This has to be my new favorite apple pie recipe! The crust is a no fail flaky, melt in your mouth crust that is absolutely perfect in this recipe.
The filling is simple but delightful. I use a combination of apples to get the most flavor- tangy and sweet! There’s nothing better than a nice warm slice of apple pie with ice cream on top to welcome the autumn leaves, and the season of fall.
I hope you enjoy this recipe!
Yields 6-8 slices
For The Crust:
- 2 cups white all purpose flour
- 1 teaspoon salt
- 1 tablespoon sugar
- 3/4 cup vegetable shortening
- 1/4-1/2 cup iced cold water
For The Filling:
- 2 apples cored and sliced ( I used a combination of fuji and granny smith)
- 1/4 cup ground white sugar
- 1 teaspoon cornstarch
- juice of 1 lemon
- 1 teaspoon cinnamon
For The Caramel Sauce:
- 2 tablespoons butter
- 1/3 cup ground white sugar
- 2 tablespoons brown sugar
- juice of 1 lemon+ zest
- 1/3 cup half and half (or milk)
Extras for Pie Assembly:
- 1 egg (for brushing)
For the crust:
- In a food processor or by hand with a pastry cutter, mix the flour, salt, and sugar together, vegetable shortening and pulse everything together until you have pea sized pieces throughout the dough.
- Add the ice cold water little by little, until you form a the dough.
- Cut the dough into 2 equal pieces and refrigerate for at least 30 minutes.

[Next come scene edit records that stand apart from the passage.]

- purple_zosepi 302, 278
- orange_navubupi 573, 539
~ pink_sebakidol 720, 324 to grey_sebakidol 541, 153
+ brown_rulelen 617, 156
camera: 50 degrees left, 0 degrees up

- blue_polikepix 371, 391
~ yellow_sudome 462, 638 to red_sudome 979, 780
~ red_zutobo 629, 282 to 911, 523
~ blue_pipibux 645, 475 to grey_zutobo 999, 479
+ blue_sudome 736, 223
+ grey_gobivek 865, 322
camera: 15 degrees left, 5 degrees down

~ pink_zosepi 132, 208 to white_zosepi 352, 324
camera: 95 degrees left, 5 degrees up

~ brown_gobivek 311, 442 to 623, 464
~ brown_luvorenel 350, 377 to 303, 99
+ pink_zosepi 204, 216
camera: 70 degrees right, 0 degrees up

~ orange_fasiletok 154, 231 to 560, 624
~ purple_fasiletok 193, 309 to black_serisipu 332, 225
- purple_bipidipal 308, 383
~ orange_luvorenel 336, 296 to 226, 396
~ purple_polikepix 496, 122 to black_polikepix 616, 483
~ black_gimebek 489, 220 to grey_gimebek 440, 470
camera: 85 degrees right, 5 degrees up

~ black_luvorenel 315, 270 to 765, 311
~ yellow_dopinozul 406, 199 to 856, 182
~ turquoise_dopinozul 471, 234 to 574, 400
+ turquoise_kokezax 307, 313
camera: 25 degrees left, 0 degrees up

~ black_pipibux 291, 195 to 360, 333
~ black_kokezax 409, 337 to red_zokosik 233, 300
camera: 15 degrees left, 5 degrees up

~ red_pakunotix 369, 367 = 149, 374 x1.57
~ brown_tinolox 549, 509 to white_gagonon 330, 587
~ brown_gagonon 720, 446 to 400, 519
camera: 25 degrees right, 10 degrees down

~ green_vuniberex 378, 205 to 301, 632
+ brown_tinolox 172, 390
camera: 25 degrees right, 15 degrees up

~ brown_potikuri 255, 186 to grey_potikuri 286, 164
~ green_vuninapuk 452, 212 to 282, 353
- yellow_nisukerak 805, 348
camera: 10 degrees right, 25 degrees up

- Roll the first piece of dough into a circle and place the first one a pie dish. Create tiny holes with a fork so the dough doesn’t bubble up too much. Save the other half for the top.
For the filling:
- Mix the sliced apples with sugar, lemon juice, corn starch, cinnamon, and pour on top of the uncooked pie crust.
For the Caramel Sauce:
- In a sauce pan melt the butter, and add the sugar + lemon + zest and cook for about 5 minutes until it gets bubbly. Add the half/ half and keep mixing for 2 minutes or so. Turn off the heat and let it cool for 5 minutes.
For the Pie Assembly:
- Pour the caramel sauce on top of the apple cinnamon filling, and top with the second rolled out pie dough. Crimp the edges to form a nice crust.
- Slit 3 slices on top of the pie, and brush with the beaten egg.
- Bake at a 375 degree preheated oven for 25 minutes.
- Cool the pie, then slice into 6-8 equal slices. Serve warm with french vanilla ice cream or whipped cream!